愛がその背中を摩りながら、必死で朝倉を宥めている。
その異様な光景に強い胸騒ぎがした。
――朝倉は何をされた!?
そして彼女は一体何に、許しを請うているのか。
「本当に来やがった」
「ね? 言ったでしょう?」
不意に聞こえた聞き覚えのある声。忘れるはずが無い。須郷と彩香だ。同時に全てを理解する。自分達は罠にかかったのだ。
声のした方を見据える。歩いてくる男女。彼等だけでは無い。自分達を取り囲むように四方八方から男達が茂みから歩み出てくる。
――どうする!?
思考を遮る様に視界に唐突に開くウィンドウ。千葉からのコールだ。思考コマンドでそれに応じる。
――須郷の野郎が何をしようとしてるか分かった! 目的はお前たちへの復讐だ! 朝倉から連絡があっても絶対に行くな!
コールに出るやいなや、頭の中に響き渡る声。
――分かってる。それに、もう遅い。既に囲まれてる
――なっ!? ――
一瞬の間。
――俺も直ぐに行く! それまで耐えろ!
――それより警察に通報してくれ。GPSデーターがウィンドウに表示されてるだろ。早く!
――分かった! けど、必ず俺も行く!
閉じられるウィンドウ。希望は繋がった。
――分かってると思うけど、絶対に手を出しちゃダメ
頭に響く愛の声。その冷静な声に、僅かな安堵を覚える。
――ああ、分かってる。千葉から連絡が有った。警察に通報するように伝えてある
――私も今コールしてる。会話はする余裕はないけど、繋ぎっぱなしにしておけば彼等は直ぐにでも来る。

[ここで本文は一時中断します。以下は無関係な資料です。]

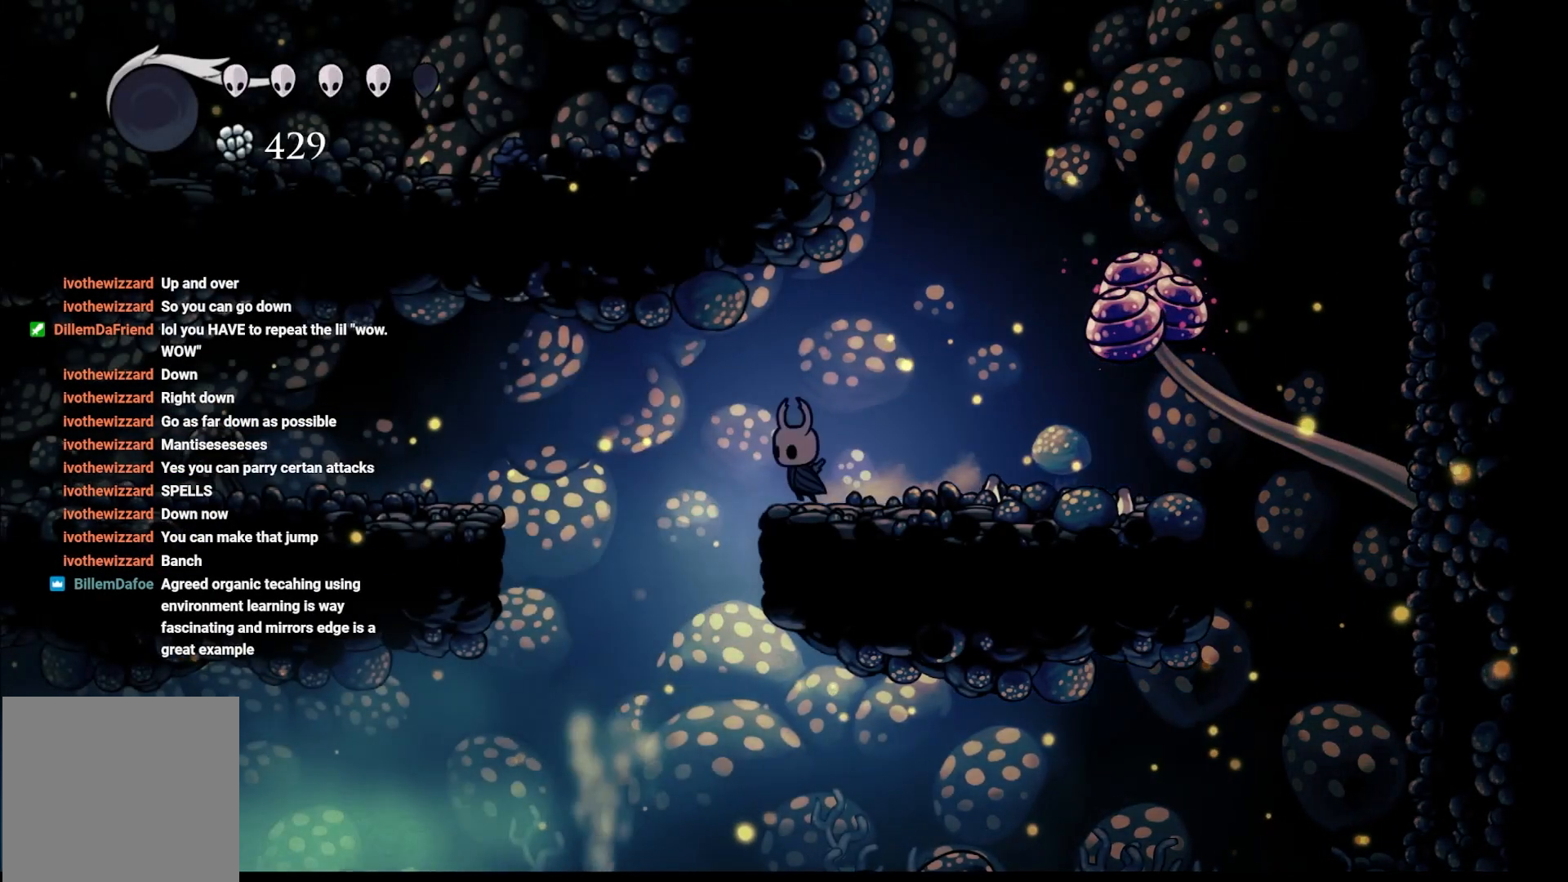
{"buttons": ["A", "R2"], "left_stick": "up-left", "right_stick": "center", "events": [[133, "A", "down"], [383, "R2", "down"], [467, "left_stick", "up-left"]]}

だから、彰人はあいつ等の暴力が始まるまでの時間を成るべく引き伸ばして。それと、この前みたいに私を庇ってくれなくていい。
こんな作り物の身体より、自分の身体を大事にしてほしい。私の身体は壊れても直ぐに修理できる
――分かった……
短く答え、あまり余計な事を考えないようにする。そうすることで愛に自分の思考が漏れるのを防ごうとした。
彼女は自分の身体を作り物と言った。けど、自分にはだからと言って傷ついて良いなどとは思えない。
自分の身体を傷つけられる悍ましい痛みは、物理的に傷が完治しようと心に深く突き刺さり離れない。
自分にはそれが良く分る。愛にそんな思いはさせたくない。